Instructions to follow » Please state how many lines of the records hold the string "format", giving nothing but the number.

Collected data entries:
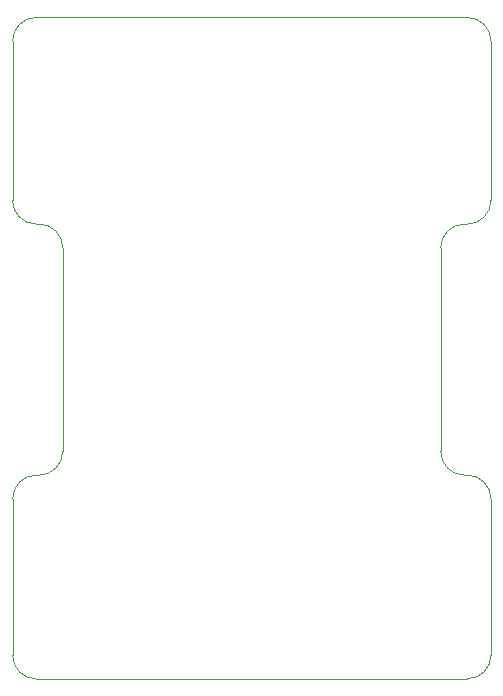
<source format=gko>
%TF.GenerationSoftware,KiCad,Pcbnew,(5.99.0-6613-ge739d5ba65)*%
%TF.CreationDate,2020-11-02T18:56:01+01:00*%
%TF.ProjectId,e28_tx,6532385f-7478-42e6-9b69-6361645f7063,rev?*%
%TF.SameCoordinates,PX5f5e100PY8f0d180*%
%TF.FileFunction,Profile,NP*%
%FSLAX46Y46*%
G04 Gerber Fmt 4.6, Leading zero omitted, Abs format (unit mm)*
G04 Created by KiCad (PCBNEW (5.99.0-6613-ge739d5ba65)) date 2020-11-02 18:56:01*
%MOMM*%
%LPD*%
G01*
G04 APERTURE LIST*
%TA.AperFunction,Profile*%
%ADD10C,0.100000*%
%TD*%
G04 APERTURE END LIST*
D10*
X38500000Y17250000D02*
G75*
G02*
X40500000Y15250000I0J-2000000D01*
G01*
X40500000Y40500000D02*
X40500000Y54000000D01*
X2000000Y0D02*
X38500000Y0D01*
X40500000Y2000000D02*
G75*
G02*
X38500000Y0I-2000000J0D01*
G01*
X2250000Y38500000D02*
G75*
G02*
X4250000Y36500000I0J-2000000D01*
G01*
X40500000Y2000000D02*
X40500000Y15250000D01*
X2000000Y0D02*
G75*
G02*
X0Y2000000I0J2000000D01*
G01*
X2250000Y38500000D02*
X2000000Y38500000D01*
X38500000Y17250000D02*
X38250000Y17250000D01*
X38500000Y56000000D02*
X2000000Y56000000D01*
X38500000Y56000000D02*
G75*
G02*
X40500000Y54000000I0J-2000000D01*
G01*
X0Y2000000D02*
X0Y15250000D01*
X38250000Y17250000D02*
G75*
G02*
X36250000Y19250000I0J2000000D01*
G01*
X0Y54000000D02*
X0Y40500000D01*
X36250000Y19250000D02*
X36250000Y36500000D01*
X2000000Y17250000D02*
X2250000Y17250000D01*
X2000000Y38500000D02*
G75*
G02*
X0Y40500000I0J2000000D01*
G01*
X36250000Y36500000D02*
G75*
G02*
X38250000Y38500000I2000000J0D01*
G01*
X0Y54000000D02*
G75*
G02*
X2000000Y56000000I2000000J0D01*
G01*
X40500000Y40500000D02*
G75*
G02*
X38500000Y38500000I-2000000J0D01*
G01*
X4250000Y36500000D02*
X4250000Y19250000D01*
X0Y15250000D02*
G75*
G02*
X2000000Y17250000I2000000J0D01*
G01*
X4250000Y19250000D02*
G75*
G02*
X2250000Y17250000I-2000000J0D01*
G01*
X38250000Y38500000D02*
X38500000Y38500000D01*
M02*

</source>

Answer area » 2